Tarım ve Orman Bakanımız, mecliste milletvekillerine bilgi verirken zarar eden çiftçimiz olmaması lazım dedi.

Tarım ve Orman Bakanımız, mecliste milletvekillerine bilgi verirken zarar eden çiftçimiz olmaması lazım dedi. Aslında eden olabilir manasına geliyordu. Daha önce zarar eden çiftçi görmedim diyordu. Çiftçinin masraflarının arttığını fark etmiş olmalı ki zarar eden olmaması lazım şeklinde yumuşak bir ifade kullanmış.
Çiftçi yanlış yaptığı için zarar ediyor. Zarar ede ede, buğday, arpa, mercimek, nohut, fasulye, susam ekmekten vazgeçmeye başladı ve memleketi elin gavuruna mecbur etti. Dış güçler yüzünden buğdayın anavatanında, üretilenden daha fazla buğday ithal eder hale geldik. Sırada arpa görünüyor. O da Anadolu kökenli.
Evet çiftçimiz yanlış yapıyor. Bu nedenle zarar ediyor. Aslında çok kestirme yolları var. Tarlayı kökünden satsa hiç zarar etmez. Millet ne yiyecek diye bir derdi de olmaz. Kredi borçlarını, faizlerini, gübre, tohum, ilaç paralarını nasıl ödeyeceğim diye de düşünmez. Hatta bu sene fiyatlar nasıl olur diye de bir derdi olmaz.

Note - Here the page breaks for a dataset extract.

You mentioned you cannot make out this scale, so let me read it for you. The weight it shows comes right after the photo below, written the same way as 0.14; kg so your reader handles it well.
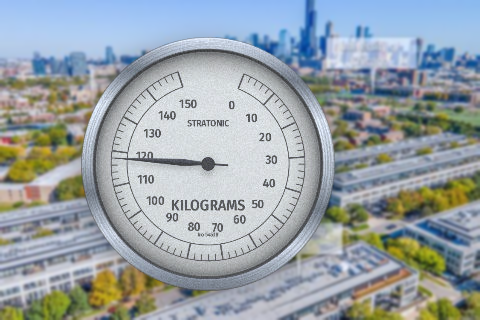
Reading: 118; kg
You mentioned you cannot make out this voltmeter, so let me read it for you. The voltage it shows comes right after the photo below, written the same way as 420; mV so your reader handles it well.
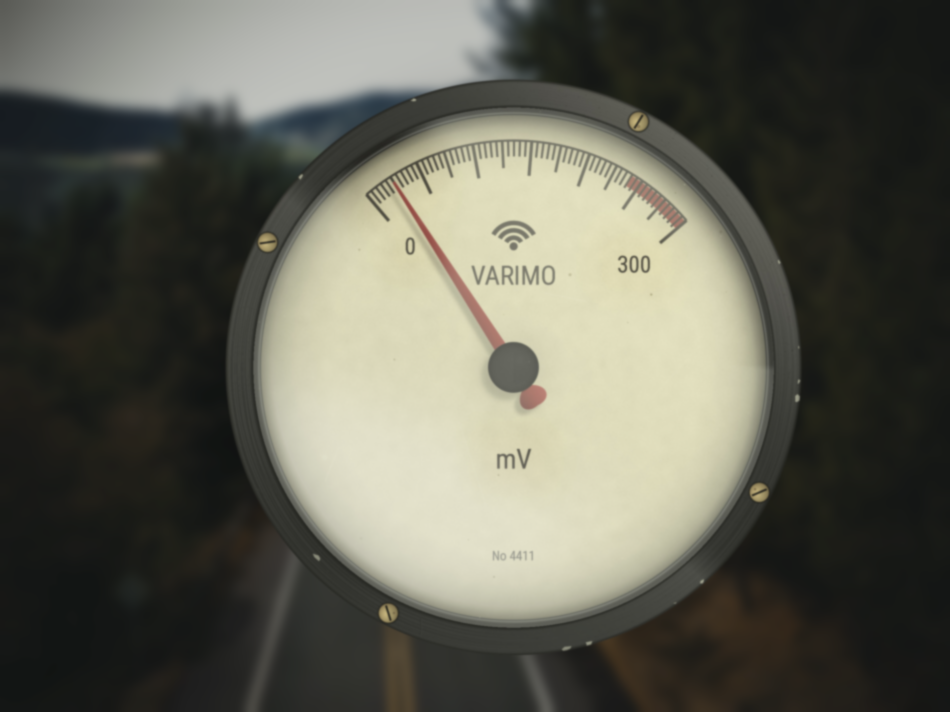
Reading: 25; mV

Çiftçinin zarar etmemesi lazım. İkinci kolay yolu da tarlayı kafadan kiraya vermektir. Başkası zarar etsin. Ne gerek var ekip de zarar etmeye. Zaten eksen bile senelerdir elin gavuruyla yarış yaptırıyorlar. Gümrük vergilerini kaldırıp, malın fiyatını yerlerde süründürüyorlar. Harmanda ele geçen para borçların faizini bile karşılamıyor. Ne dert edeceksin. Zaten para var ithal ederiz deyip, elin gavuruna para kazandırmıyorlar mı?
Çiftçinin zarar etmemesi lazım. Üçüncü en önemli yol üretim maliyetlerini düşürmek gerekiyor. Çok kolay aslında. Akşama kadar 8 liralık elektrik yakan elektrikli traktörden alması lazım. Böyle olunca dönüme mazot masrafı 10 kuruşa düşüverir. Hatta 5 kuruşluk daha elektrik yükledin mi toprağı un ufak edersin. Elin kontağa giderken de titremez.
Şimdi on kuruşa tarlayı sürüp işlemek mesele olmaktan çıktı. Ancak ekmek için tohum lazım, taban gübresi lazım, çimen gübresi lazım, ot ilacı lazım, lazım da lazım. Hepsi pahalanmış. Hadi elektrikli biçerdöver ile 5 kuruşa hasat etmek mümkün tarlayı. Ama diğer masrafları ne yapmak lazım. Elbette onların da bir çaresi var. Ekmezsen hiçbir masraf olmayacak gerçi ama beleşe işlenmiş bir tarlayı da ekmesen olmaz. Onların da elektriklileri olsaydı iyi olurdu ama. Hani elektrikli ot öldüren falan. Gerçi Ruslar bir defa ekilip 5-6 sene biçilen çok yıllık buğdayı elde etmeye çalışıyorlardı ama daha başaramadılar.
Kontrolsüz yapılan ithalatlar çiftçinin alın terini toprağa gömdüğü gibi, üretimden elini eteğini de çektirmeye devam ediyor. Rakamlar ortada. Dünyanın en fazla buğday ithal eden ülkesi Türkiye. Mercimek, nohut, arpa ve mısır ithalatında ilk onda yer alıyor. Toplamda 130 gıda kaleminde ithalat devam ediyor. Türk çiftçisi kazansa ithalata gerek kalır mı?